* What you have to do
Reproduce the records below with "Tenniswetter" replaced by "Sommerwetter", leaving everything else unchanged.

* Dataset records
━━━━━━━━

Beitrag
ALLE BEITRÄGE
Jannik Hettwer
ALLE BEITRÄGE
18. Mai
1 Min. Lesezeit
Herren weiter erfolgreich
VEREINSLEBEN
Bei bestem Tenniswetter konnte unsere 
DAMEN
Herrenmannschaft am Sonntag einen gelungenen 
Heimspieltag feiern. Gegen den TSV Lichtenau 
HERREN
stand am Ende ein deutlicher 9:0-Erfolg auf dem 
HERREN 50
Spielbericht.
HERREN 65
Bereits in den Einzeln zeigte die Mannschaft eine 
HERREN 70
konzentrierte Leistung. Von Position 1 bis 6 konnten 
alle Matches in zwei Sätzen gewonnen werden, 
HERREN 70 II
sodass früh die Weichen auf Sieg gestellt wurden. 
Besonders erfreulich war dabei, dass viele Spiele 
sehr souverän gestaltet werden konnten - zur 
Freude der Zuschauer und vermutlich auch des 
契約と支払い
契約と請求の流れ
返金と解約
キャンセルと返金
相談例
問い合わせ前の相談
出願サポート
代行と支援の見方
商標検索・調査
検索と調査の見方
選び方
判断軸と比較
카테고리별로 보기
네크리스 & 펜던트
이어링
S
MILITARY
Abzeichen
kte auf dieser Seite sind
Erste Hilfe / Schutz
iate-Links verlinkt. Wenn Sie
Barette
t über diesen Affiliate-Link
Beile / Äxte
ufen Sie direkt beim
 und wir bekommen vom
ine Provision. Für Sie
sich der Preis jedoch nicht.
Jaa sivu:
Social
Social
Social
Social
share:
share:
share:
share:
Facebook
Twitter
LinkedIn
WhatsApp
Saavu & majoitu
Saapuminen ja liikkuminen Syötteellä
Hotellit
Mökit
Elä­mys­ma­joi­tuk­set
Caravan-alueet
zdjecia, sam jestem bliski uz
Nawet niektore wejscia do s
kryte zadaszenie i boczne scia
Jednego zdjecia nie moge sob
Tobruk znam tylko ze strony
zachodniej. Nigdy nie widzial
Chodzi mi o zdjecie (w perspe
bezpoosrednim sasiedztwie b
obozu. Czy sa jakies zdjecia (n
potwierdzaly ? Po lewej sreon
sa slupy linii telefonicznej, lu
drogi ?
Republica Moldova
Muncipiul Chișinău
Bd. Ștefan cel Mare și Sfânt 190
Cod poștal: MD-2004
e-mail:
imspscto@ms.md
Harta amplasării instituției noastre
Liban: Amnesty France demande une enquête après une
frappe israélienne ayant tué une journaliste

━━━━━━━━

* Exercise response
Beitrag
ALLE BEITRÄGE
Jannik Hettwer
ALLE BEITRÄGE
18. Mai
1 Min. Lesezeit
Herren weiter erfolgreich
VEREINSLEBEN
Bei bestem Sommerwetter konnte unsere 
DAMEN
Herrenmannschaft am Sonntag einen gelungenen 
Heimspieltag feiern. Gegen den TSV Lichtenau 
HERREN
stand am Ende ein deutlicher 9:0-Erfolg auf dem 
HERREN 50
Spielbericht.
HERREN 65
Bereits in den Einzeln zeigte die Mannschaft eine 
HERREN 70
konzentrierte Leistung. Von Position 1 bis 6 konnten 
alle Matches in zwei Sätzen gewonnen werden, 
HERREN 70 II
sodass früh die Weichen auf Sieg gestellt wurden. 
Besonders erfreulich war dabei, dass viele Spiele 
sehr souverän gestaltet werden konnten - zur 
Freude der Zuschauer und vermutlich auch des 
契約と支払い
契約と請求の流れ
返金と解約
キャンセルと返金
相談例
問い合わせ前の相談
出願サポート
代行と支援の見方
商標検索・調査
検索と調査の見方
選び方
判断軸と比較
카테고리별로 보기
네크리스 & 펜던트
이어링
S
MILITARY
Abzeichen
kte auf dieser Seite sind
Erste Hilfe / Schutz
iate-Links verlinkt. Wenn Sie
Barette
t über diesen Affiliate-Link
Beile / Äxte
ufen Sie direkt beim
 und wir bekommen vom
ine Provision. Für Sie
sich der Preis jedoch nicht.
Jaa sivu:
Social
Social
Social
Social
share:
share:
share:
share:
Facebook
Twitter
LinkedIn
WhatsApp
Saavu & majoitu
Saapuminen ja liikkuminen Syötteellä
Hotellit
Mökit
Elä­mys­ma­joi­tuk­set
Caravan-alueet
zdjecia, sam jestem bliski uz
Nawet niektore wejscia do s
kryte zadaszenie i boczne scia
Jednego zdjecia nie moge sob
Tobruk znam tylko ze strony
zachodniej. Nigdy nie widzial
Chodzi mi o zdjecie (w perspe
bezpoosrednim sasiedztwie b
obozu. Czy sa jakies zdjecia (n
potwierdzaly ? Po lewej sreon
sa slupy linii telefonicznej, lu
drogi ?
Republica Moldova
Muncipiul Chișinău
Bd. Ștefan cel Mare și Sfânt 190
Cod poștal: MD-2004
e-mail:
imspscto@ms.md
Harta amplasării instituției noastre
Liban: Amnesty France demande une enquête après une
frappe israélienne ayant tué une journaliste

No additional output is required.